Eu tenho este chefe. Dantes não era meu chefe, era só doutros e a coisa passava, mais ou menos. Quer dizer, era chato ter um colega que se babava para cima de mim, que não se dava sequer ao trabalho de disfarçar pretextos para fumar uma cigarrada ao pé de mim, que se pendurava para almoçar comigo e com os meus eleitos, mandava e-mails atrevidos e às vezes mais do que isso, isto era chato, sim.
Era chato ter os colegas a picarem-me por causa da tusa desmedida do gajo por mim, era chato tê-lo nas festas de natal a dar em cima de mim, salvo seja!, quando eu queria era comer, beber e rir com os colegas mais próximos.
Era chato, mas a coisa aguentava-se e durante anos aprendi a conviver com as suas tentativas de avanço, aprendi a relativizá-las e às tantas já quase não dava por nada.

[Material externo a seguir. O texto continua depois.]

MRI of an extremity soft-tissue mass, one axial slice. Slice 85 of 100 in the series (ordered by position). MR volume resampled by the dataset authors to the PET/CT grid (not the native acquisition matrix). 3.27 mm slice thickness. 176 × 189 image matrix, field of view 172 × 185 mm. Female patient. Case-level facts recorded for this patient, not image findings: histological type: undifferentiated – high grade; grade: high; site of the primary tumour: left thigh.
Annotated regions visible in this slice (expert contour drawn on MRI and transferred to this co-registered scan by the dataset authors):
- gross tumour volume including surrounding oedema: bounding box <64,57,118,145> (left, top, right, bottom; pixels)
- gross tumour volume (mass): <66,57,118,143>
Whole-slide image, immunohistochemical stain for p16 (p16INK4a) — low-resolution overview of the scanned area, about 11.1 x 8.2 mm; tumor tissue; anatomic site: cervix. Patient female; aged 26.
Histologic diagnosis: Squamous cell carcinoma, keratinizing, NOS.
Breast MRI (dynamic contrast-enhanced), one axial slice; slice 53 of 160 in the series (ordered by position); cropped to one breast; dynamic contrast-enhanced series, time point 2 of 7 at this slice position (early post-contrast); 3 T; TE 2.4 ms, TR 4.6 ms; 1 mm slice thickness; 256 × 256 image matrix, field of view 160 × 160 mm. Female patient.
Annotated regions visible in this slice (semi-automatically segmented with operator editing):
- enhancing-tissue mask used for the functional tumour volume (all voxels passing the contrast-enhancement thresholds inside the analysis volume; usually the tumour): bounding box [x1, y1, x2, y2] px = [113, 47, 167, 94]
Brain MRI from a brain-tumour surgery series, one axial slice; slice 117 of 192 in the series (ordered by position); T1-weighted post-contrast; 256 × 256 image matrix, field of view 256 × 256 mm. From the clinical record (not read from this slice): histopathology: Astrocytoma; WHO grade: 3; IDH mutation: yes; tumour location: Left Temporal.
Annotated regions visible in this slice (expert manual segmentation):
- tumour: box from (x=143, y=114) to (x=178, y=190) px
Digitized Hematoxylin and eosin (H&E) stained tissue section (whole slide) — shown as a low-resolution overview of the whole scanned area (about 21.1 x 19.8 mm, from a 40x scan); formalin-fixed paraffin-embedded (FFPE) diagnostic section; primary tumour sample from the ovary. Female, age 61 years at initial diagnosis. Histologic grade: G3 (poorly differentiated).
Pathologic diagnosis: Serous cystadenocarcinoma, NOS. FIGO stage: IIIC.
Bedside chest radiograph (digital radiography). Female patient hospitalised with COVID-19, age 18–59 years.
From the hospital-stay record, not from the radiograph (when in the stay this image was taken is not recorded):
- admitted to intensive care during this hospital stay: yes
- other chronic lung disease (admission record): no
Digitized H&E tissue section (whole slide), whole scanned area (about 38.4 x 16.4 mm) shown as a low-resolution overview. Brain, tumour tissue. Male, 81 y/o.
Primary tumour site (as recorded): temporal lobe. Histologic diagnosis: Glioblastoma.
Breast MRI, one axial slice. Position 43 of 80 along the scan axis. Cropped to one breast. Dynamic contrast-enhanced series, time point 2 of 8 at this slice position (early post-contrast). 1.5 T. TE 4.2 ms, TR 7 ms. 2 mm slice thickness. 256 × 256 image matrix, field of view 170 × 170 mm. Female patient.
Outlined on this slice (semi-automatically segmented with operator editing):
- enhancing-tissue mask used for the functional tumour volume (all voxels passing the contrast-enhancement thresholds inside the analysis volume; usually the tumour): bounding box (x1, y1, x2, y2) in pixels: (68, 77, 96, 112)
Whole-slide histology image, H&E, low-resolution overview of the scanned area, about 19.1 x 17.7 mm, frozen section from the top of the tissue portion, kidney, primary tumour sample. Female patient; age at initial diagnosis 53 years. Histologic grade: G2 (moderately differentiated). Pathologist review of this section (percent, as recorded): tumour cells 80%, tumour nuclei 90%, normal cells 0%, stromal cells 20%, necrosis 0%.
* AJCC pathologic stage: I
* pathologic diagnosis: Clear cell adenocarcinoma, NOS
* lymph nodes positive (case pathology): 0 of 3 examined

Mas depois de chato, passou a ser grave, mais grave, quando a reorganização cá de casa me levou a trabalhar directamente com ele. Reuniões a dois, serões a dois, saídas para o exterior a dois, tempo demais a dois, coisas demais a dois.
Ele passou a ser mais cuidadoso, se bem que não menos insistente. Não é burro, é até um gajo inteligente, apesar de estas atitudes não o demonstrarem, mas sabe o que não pode fazer e agora os avanços são velados. Tão velados que se falar a alguém que não lhe conheça o historial, serei eu a passar por alucinada, convencida até, com a mania que sou boa, que o gajo até é só porreiro e acessível. Tão velados que agora que era preciso já não há provas materiais da coisa. Inteligente nisto, burro-burro-burro por ao fim de tantos anos ainda se dar ao trabalho comigo.
Quer dizer, um piropo de vez em quando faz bem ao ego, não falo dos piropos de andaime, mas desses que nos fazem sentir interessantes, sim, pode ser simpático. Mas a coisa muda de figura quando isto se passa numa relação laboral, ainda por cima em níveis hierárquicos problemáticos.
Este texto não é erótico, é antes altamente pornográfico, ou melhor, assenta num facto pornográfico, que é o assédio sexual no local de trabalho, e eu estou zangada porque não estou a conseguir dar a volta à cena.